Many NLP fashions have a most enter size sequence, and truncation works by chopping off the top of the longer sequence to satisfy this most size. It reduces reminiscence utilization and prevents the mannequin from being overwhelmed by very giant enter sequences.
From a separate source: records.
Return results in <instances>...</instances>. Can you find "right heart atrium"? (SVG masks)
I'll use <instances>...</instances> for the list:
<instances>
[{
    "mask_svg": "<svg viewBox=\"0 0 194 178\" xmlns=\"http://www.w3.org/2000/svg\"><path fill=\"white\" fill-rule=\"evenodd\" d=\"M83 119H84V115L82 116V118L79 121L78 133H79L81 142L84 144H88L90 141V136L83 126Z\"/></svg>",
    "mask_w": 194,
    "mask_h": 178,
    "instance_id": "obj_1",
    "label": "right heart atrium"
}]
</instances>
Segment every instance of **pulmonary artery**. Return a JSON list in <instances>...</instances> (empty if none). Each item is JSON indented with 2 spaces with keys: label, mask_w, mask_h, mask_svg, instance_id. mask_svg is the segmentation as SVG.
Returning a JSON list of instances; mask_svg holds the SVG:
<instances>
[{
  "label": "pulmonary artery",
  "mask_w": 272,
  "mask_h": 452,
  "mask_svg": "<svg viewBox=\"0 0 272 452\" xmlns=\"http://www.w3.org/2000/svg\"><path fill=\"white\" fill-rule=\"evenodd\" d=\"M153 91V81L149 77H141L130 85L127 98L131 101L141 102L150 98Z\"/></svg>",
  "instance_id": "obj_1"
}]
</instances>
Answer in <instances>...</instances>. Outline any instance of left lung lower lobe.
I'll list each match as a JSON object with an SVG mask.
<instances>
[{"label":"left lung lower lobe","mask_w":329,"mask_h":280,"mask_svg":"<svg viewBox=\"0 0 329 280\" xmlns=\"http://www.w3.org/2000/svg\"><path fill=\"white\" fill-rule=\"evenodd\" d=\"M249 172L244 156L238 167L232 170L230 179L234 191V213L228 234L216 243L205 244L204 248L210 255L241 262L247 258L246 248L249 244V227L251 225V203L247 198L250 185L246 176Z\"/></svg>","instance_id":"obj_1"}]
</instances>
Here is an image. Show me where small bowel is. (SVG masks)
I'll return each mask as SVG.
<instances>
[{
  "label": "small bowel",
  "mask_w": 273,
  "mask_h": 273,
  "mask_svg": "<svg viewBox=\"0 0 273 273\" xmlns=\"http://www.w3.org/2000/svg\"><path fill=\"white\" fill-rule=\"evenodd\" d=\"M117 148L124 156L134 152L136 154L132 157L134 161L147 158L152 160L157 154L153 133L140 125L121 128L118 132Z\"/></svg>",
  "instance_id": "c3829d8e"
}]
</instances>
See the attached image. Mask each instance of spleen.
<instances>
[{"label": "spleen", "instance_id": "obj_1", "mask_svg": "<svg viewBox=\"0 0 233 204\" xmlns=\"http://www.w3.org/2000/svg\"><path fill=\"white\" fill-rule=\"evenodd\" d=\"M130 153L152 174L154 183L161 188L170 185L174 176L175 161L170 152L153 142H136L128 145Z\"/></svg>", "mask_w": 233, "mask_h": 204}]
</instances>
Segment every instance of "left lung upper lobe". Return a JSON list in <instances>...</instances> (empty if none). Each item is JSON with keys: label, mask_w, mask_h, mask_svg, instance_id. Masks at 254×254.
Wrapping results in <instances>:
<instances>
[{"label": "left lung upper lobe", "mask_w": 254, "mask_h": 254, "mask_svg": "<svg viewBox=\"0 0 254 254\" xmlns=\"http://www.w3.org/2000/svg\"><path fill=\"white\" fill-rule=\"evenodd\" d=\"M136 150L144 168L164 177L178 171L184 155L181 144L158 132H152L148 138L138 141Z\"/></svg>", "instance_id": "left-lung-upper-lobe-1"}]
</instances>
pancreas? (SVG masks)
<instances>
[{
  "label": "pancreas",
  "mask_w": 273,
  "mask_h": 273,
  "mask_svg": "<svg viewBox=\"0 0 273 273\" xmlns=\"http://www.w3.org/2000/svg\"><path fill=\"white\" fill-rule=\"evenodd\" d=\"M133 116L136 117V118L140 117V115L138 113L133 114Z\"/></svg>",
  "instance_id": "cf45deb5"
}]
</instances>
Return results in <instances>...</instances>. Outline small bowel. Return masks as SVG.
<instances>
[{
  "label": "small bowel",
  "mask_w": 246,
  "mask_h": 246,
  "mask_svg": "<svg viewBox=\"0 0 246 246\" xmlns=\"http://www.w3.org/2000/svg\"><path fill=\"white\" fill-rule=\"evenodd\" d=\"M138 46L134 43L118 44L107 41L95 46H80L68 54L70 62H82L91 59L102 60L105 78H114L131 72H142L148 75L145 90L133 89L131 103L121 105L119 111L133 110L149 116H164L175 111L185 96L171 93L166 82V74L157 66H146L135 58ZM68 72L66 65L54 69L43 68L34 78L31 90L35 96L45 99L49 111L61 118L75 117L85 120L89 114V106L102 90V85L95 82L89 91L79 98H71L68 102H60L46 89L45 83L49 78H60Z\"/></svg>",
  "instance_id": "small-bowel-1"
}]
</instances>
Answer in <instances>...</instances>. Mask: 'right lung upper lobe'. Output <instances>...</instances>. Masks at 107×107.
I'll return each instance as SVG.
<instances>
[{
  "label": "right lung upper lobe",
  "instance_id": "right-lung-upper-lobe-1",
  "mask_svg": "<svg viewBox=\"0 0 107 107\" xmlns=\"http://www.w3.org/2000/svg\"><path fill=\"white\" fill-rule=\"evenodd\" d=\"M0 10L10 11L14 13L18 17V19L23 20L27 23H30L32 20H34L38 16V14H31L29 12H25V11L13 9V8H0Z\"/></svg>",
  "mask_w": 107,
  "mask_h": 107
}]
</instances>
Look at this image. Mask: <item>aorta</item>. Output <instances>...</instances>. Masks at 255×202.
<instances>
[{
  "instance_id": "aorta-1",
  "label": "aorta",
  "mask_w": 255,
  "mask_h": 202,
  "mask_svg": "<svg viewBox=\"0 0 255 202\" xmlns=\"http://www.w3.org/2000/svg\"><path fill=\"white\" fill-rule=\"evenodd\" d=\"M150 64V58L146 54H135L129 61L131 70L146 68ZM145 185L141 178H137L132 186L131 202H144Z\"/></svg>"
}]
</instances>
encoded_corpus_truncated = tokenizer.batch_encode_plus(corpus, truncation=True, max_length=5)
print(encoded_corpus_truncated)

 

Output:

{'input_ids': [[101, 7592, 1010, 2129, 102], [101, 1045, 2572, 4083, 102], [101, 19204, 3989, 2003, 102]], 'token_type_ids': [[0, 0, 0, 0, 0], [0, 0, 0, 0, 0], [0, 0, 0, 0, 0]], 'attention_mask': [[1, 1, 1, 1, 1], [1, 1, 1, 1, 1], [1, 1, 1, 1, 1]]}

 

Now, you may also use the batch_decode technique, however for higher understanding, let’s print this data differently:

for i, sentence in enumerate(corpus):
    print(f"Unique sentence: {sentence}")
    print(f"Token IDs: {encoded_corpus_truncated['input_ids'][i]}")
    print(f"Tokens: {tokenizer.convert_ids_to_tokens(encoded_corpus_truncated['input_ids'][i])}")
    print()

 

Output:

Unique sentence: Howdy, how are you?
Token IDs: [101, 7592, 1010, 2129, 102]
Tokens: ['[CLS]', 'hi there', ',', 'how', '[SEP]']

Unique sentence: I'm studying tips on how to use the Hugging Face Tokenizers library.
Token IDs: [101, 1045, 2572, 4083, 102]
Tokens: ['[CLS]', 'i', 'am', 'studying', '[SEP]']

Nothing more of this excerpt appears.